### 引用文本
= = =

结合第二方面的第三种实现方式,本公开在第二方面的第四种实现方式中,所述驱动器是NVMe驱动器,所述控制器是NVMe控制器,
其中,所述主机通过所述卸载卡连接到NVMe设备,
其中,所述方法还包括:
将所述NVMe设备挂载到所述虚拟机内部;
所述用户空间中运行的应用向所述通用块层发出输入输出请求;
通过所述通用块层和所述NVMe驱动器的处理将所述输入输出请求转换成符合NVMe协议的输入输出请求,并且发送到所述NVMe控制器;
所述NVMe控制器通过与所创建的命名空间对应的硬件队列将所述符合NVMe协议的输入输出请求搬运到所述卸载卡,
所述卸载卡将符合NVMe协议的输入输出请求发送到所述NVMe设备。

= = =

### 所供数据
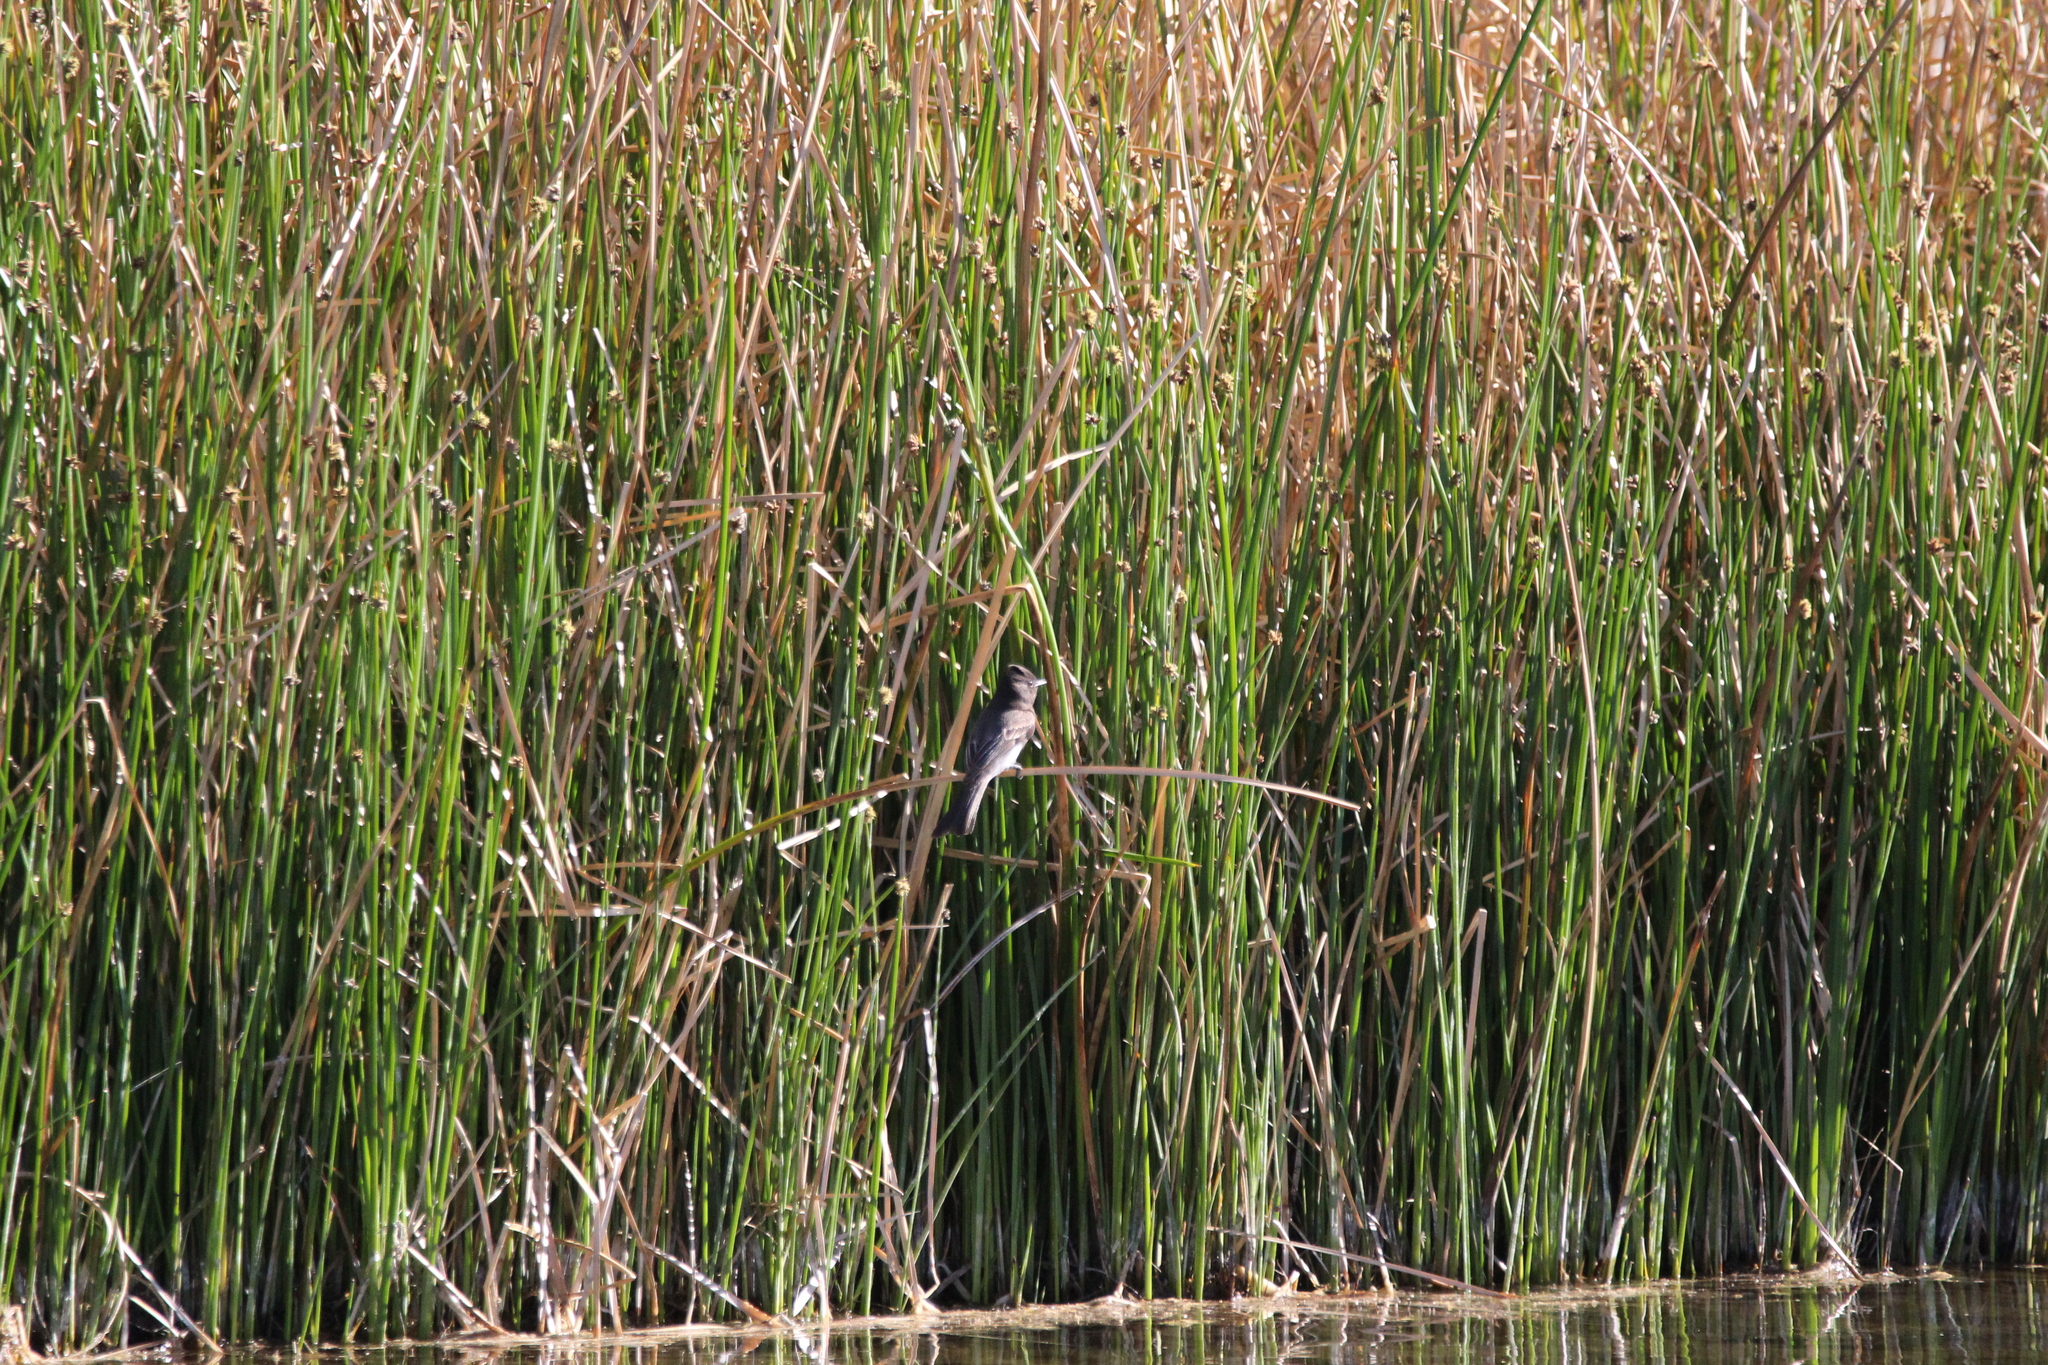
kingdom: Animalia
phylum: Chordata
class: Aves
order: Passeriformes
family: Tyrannidae
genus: Sayornis
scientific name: Sayornis nigricans
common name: Black phoebe
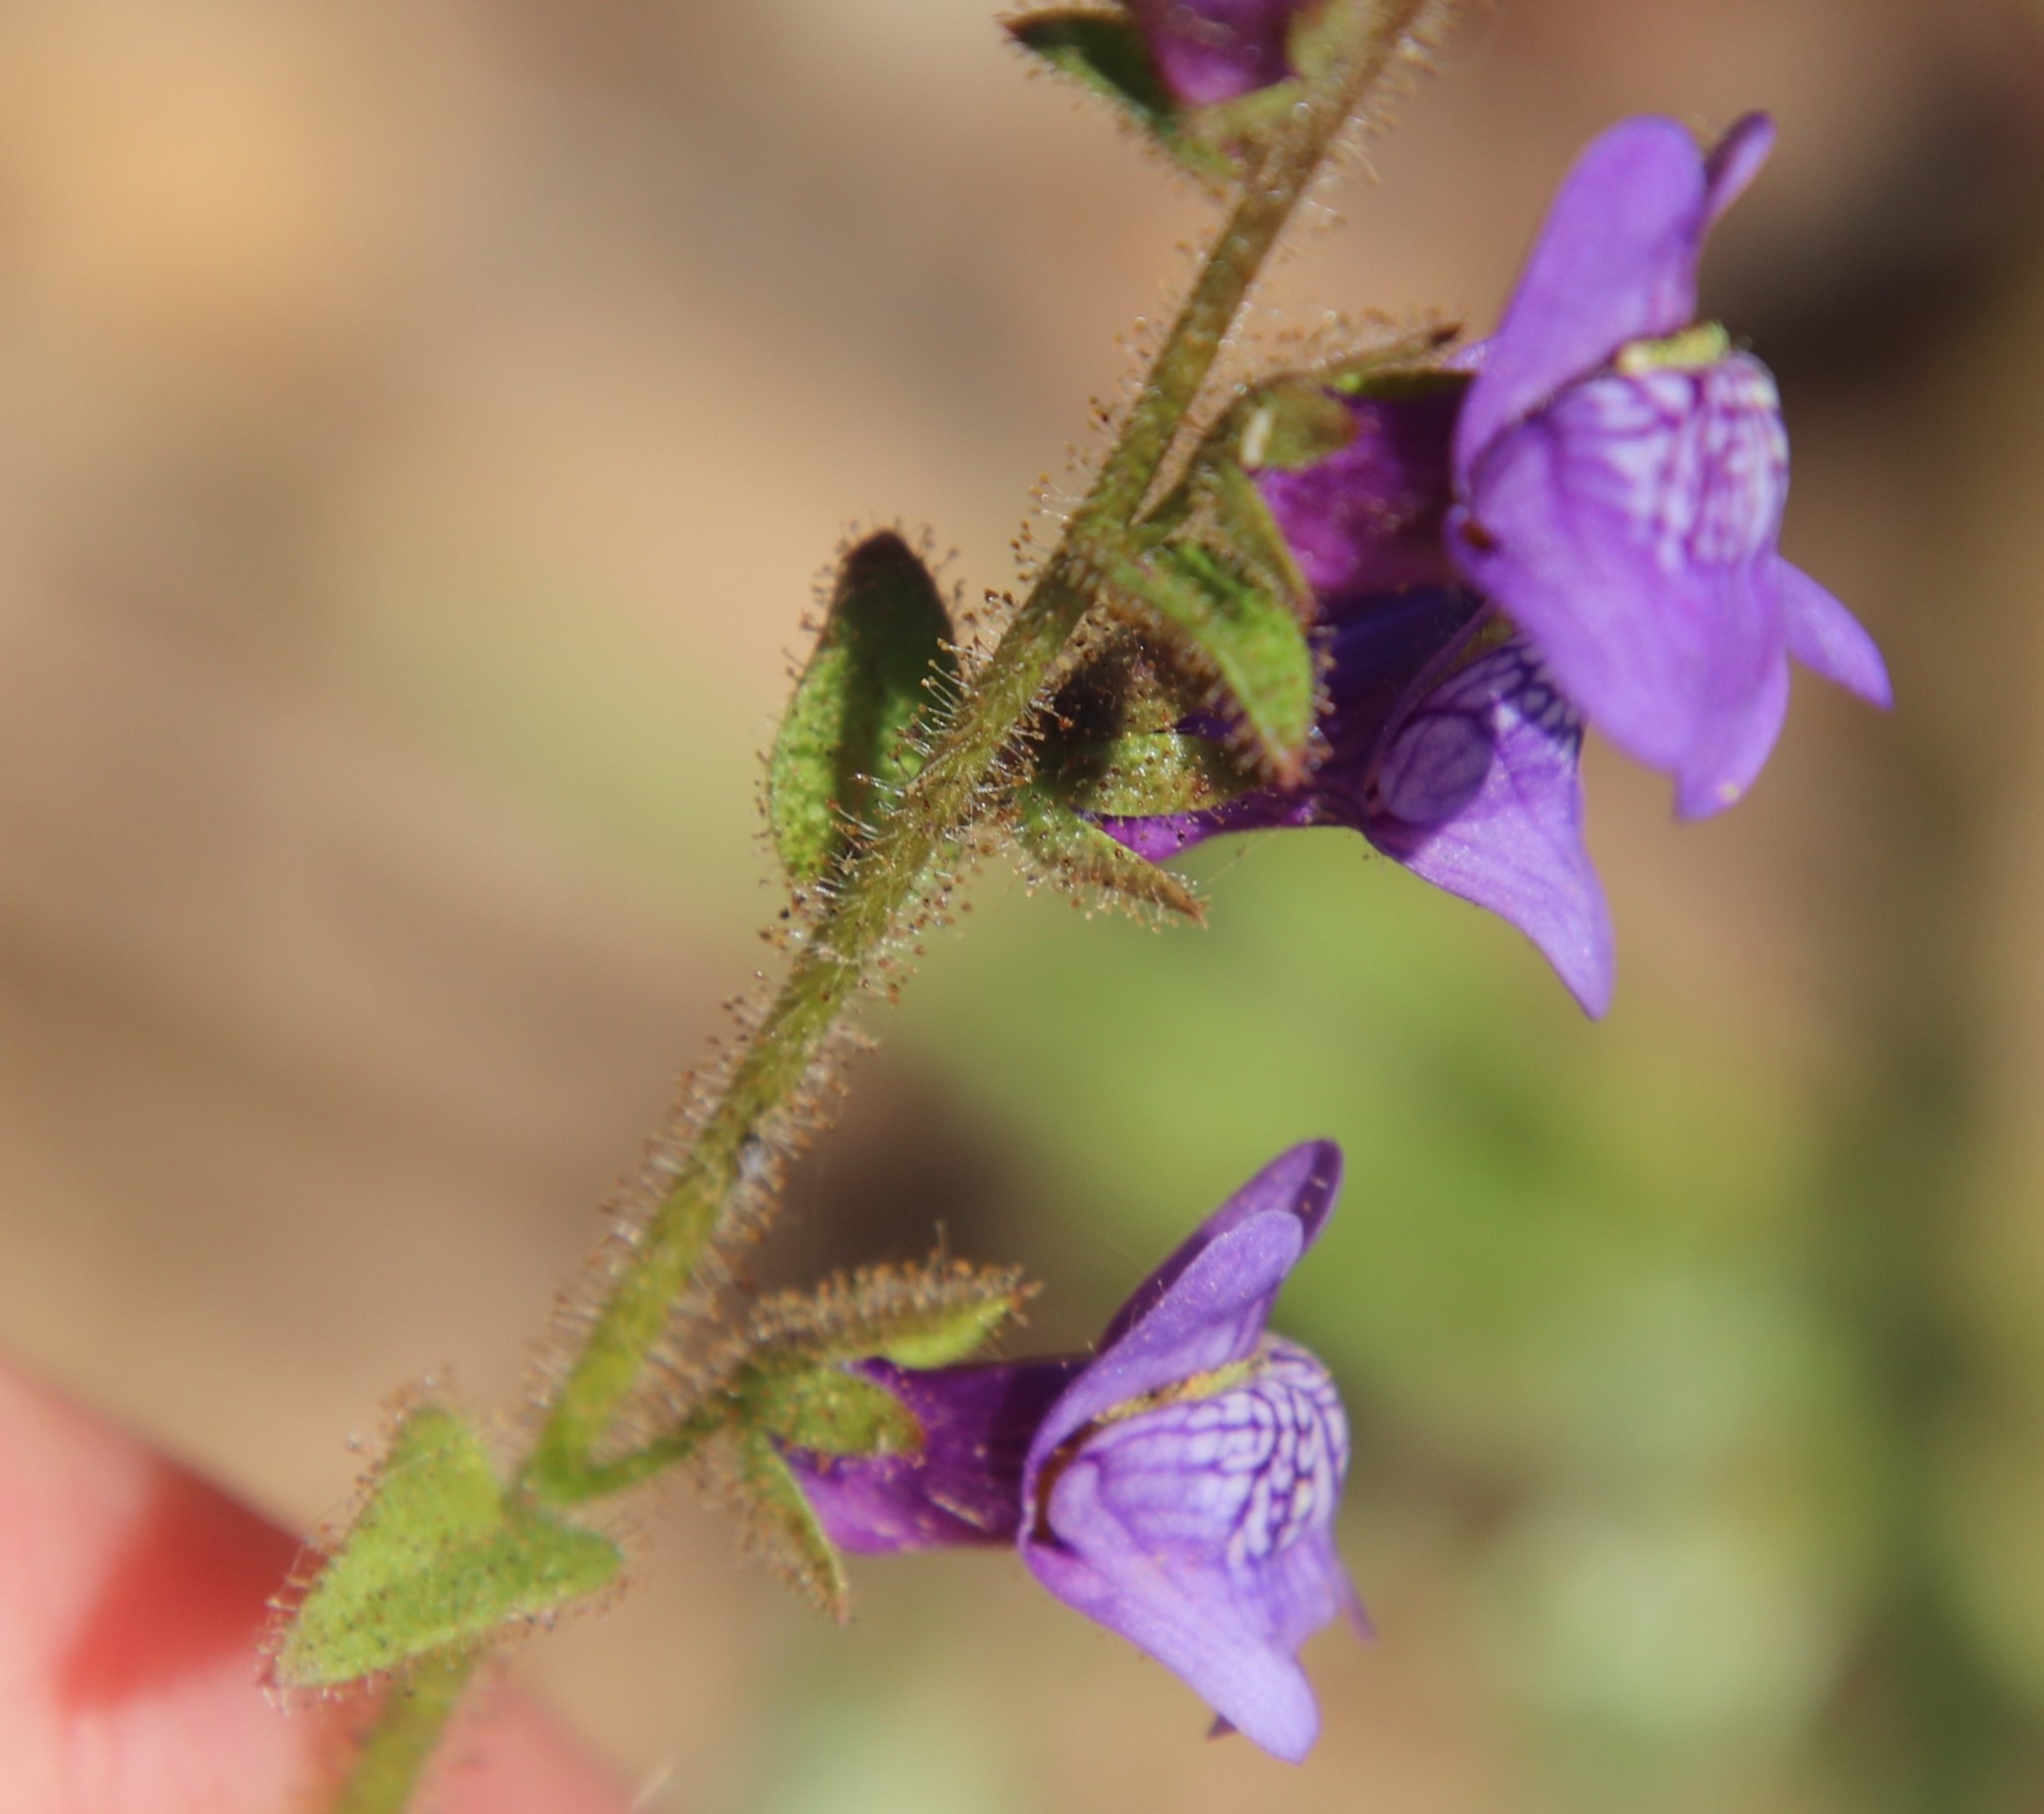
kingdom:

= = =

### 待办事项
A: 将关于NVMe卸载卡的引文中自“结合第二方面的第三种实现方式”起至“所述卸载卡将符合NVMe协议的输入输出请求发送到所述NVMe设备。”止(首尾均包括在内)的部分重新写出,并把其中的“卸载卡”改为“加速卡”。
B: 请将关于NVMe卸载卡的引文中“所述卸载卡将符合NVMe协议的输入输出请求发送到所述NVMe设备。”一句译成英文。
C: 接续关于NVMe卸载卡的引文最后一句,继续往下撰写。

### 任务解答
A:
结合第二方面的第三种实现方式,本公开在第二方面的第四种实现方式中,所述驱动器是NVMe驱动器,所述控制器是NVMe控制器,
其中,所述主机通过所述加速卡连接到NVMe设备,
其中,所述方法还包括:
将所述NVMe设备挂载到所述虚拟机内部;
所述用户空间中运行的应用向所述通用块层发出输入输出请求;
通过所述通用块层和所述NVMe驱动器的处理将所述输入输出请求转换成符合NVMe协议的输入输出请求,并且发送到所述NVMe控制器;
所述NVMe控制器通过与所创建的命名空间对应的硬件队列将所述符合NVMe协议的输入输出请求搬运到所述加速卡,
所述加速卡将符合NVMe协议的输入输出请求发送到所述NVMe设备。

B: The offload card sends the NVMe-protocol-compliant input/output request to the NVMe device.

C:
第三方面,本公开实施例中提供了一种输入输出请求处理系统,其包括主机、卸载卡和通过所述卸载卡与所述主机连接的NVMe设备,
其中,所述主机上运行有虚拟机,所述主机包括多核心中央处理器,所述虚拟机包括用户空间和内核空间,其中,所述用户空间中运行有发出输入输出请求的多个应用,所述应用由对应的核心执行,其中,所述内核空间包括通用块层和NVMe驱动器,所述通用块层包括与所述多个核心对应的多个软件队列,其中,所述虚拟机通过所述NVMe驱动器向所述卸载卡发送创建命名空间请求,
其中,所述卸载卡包括NVMe控制器和硬件加速器,其中,所述NVMe控制器根据所述创建命名空间请求为所述多个应用创建各自的命名空间,并且从所述硬件加速器中分配与所创建的多个命名空间对应的多个硬件队列并且将所分配的多个硬件队列分别绑定到所对应的命名空间,
其中,所述NVMe驱动器用于管理所述多个硬件队列,所述通用块层建立从所述多个软件队列到所述多个硬件队列的一一对应关系,
其中,所述用户空间中运行的应用向所述通用块层发出输入输出请求,
其中,通过所述通用块层和所述NVMe驱动器的处理将所述输入输出请求转换成符合NVMe协议的输入输出请求,并且发送到所述NVMe控制器,
其中,所述NVMe控制器通过与所创建的命名空间对应的硬件队列将所述符合NVMe协议的输入输出请求搬运到所述卸载卡,
其中,所述卸载卡将符合NVMe协议的输入输出请求发送到所述NVMe设备。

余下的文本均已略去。